◆ WAT TE DOEN
A. Met welk Duits zusterfestival heeft de Jazzmarathon volgens het paginafragment de samenwerking verbroken?
B. Zet het paginafragment over de Jazzmarathon voort, aansluitend op de laatste zin.

◆ PAGINAFRAGMENT
╭──

In de Volkskrant van donderdag 10 april 1986 doet Erik van den Berg uitgebreid verslag van de vernieuwde opzet van de Jazzmarathon:
“ Vergeleken met voorgaande jaren heeft dit op de nieuwe jazz gerichte festival enkele ingrijpende veranderingen ondergaan. Het vindt niet langer plaats tijdens het Pinksterweekeinde, de samenwerking met het Duitse zusterfestival in Moers is verbroken, en het festival is teruggebracht van drie tot twee dagen. Volgens programma-adviseur Adriaan de Voogd wordt de Marathon sinds 1983 geconfronteerd met een tanende belangstelling. Hij schrijft die onder meer toe aan het mooie Pinksterweer in de afgelopen jaren: potentiële bezoekers geven dan vaak de voorkeur aan een dagje bos of Wadden. Nu het festival ruim een maand is vervroegd, hoopt de organisatie dit euvel te kunnen omzeilen. De Voogd vindt het verbreken van de connecties met het grotere festival in Duitsland een voordeel: “We zijn ten onrechte vaak als een afgeleide van Moers beschouwd. We kunnen nu een onafhankelijker gezicht tonen.”
De nieuwe koers betekent wel dat de overhead-kosten voor Groningen fors stijgen: reiskosten van buitenlandse groepen kunnen niet langer met de Duitse partner gedeeld worden. Desondanks is het budget op peil gebleven. (…) Volgens De Voogd heeft de opvolger van Oosterpoort-directeur Ton Post, Pim van Klink, zich sterk gemaakt voor voortzetting van het festival. Een subsidie-aanvraag bij WVC is nog in behandeling.” (Ik vermoed dat het met die subsidie-aanvraag nog goed is gekomen, want de uit Den Haag afkomstige Pim van Klink heeft altijd warme relaties met het Ministerie onderhouden. P.S.)
“ Dat de Marathon is teruggebracht tot twee dagen noemt De Voogd onvermijdelijk: “De mensen hebben nu geen vakantie, zoals met Pinksteren. Je kunt dus moeilijk tot zondagnacht doorgaan, want veel bezoekers moeten weer terug naar het Westen. Overigens is er in uren gemeten evenveel muziek als vroeger.”” (Ik heb het niet nagerekend, maar deze bewering lijkt mij uiterst onwaarschijnlijk. P.S.)

╰──

◆ GETOONDE GEGEVENS
╭──

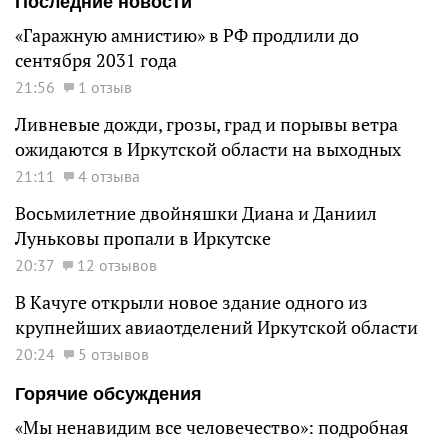
Последние новости
«Гаражную амнистию» в РФ продлили до
сентября 2031 года
21:56
1 отзыв
Ливневые дожди, грозы, град и порывы ветра
ожидаются в Иркутской области на выходных
21:11
4 отзыва
Восьмилетние двойняшки Диана и Даниил
Луньковы пропали в Иркутске
20:37
12 отзывов
В Качуге открыли новое здание одного из
крупнейших авиаотделений Иркутской области
20:24
5 отзывов
Горячие обсуждения
«Мы ненавидим все человечество»: подробная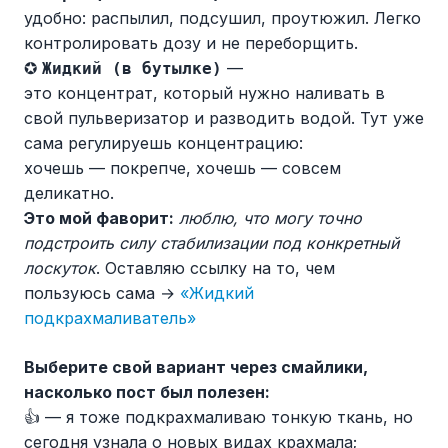
удобно: распылил, подсушил, проутюжил. Легко
контролировать дозу и не переборщить.
✪
—
Жидкий (в бутылке)
это концентрат, который нужно наливать в
свой пульверизатор и разводить водой. Тут уже
сама регулируешь концентрацию:
хочешь — покрепче, хочешь — совсем
деликатно.
Это мой фаворит:
люблю, что могу точно
подстроить силу стабилизации под конкретный
лоскуток
. Оставляю ссылку на то, чем
пользуюсь сама →
«Жидкий
подкрахмаливатель»
Выберите свой вариант через смайлики,
насколько пост был полезен:
👍 — я тоже подкрахмаливаю тонкую ткань, но
сегодня узнала о новых видах крахмала;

╰──

◆ ANTWOORDEN PER OPDRACHT
A. Met het festival in Moers.

B.
Alleingang van Jazzmarathon 1986 pakt verrassend goed uit
Over het verbreken van de samenwerking met de programma-directeur van het festival in Moers, Burkhard Hennen, wordt wel erg luchtig gedaan. Sinds de eerste aflevering van zijn Festival in 1972 was Burkhard Hennen full time betrokken bij de programmering en organisatie van “zijn” festival (ik geloof dat hij tot 2005 is doorgegaan) en het twee jaar jongere festival in Groningen (van start gegaan in 1974) heeft een aantal jaren enorm kunnen profiteren van Hennens grondige kennis en fijnmazige netwerk. Met name de tien edities van de Jazzmarathon tussen 1976 en 1985 hebben veel baat gehad bij de samenwerking met het veel grotere festival in Moers. Bovendien was Groningen in die tijd een van de hipste steden van Nederland, waar de hooghartige randstedelijke critici zonder morren naar afreisden. In de beleving van de jazzliefhebbers in “het Westen” was Moers totaal niet concurrerend met Groningen. Dus je hoefde als Jazzmarathon niet bang te zijn je eigen gezicht te verliezen als je een paar hotte, dure groepen op de affiche zette, die ook in Moers van de partij waren.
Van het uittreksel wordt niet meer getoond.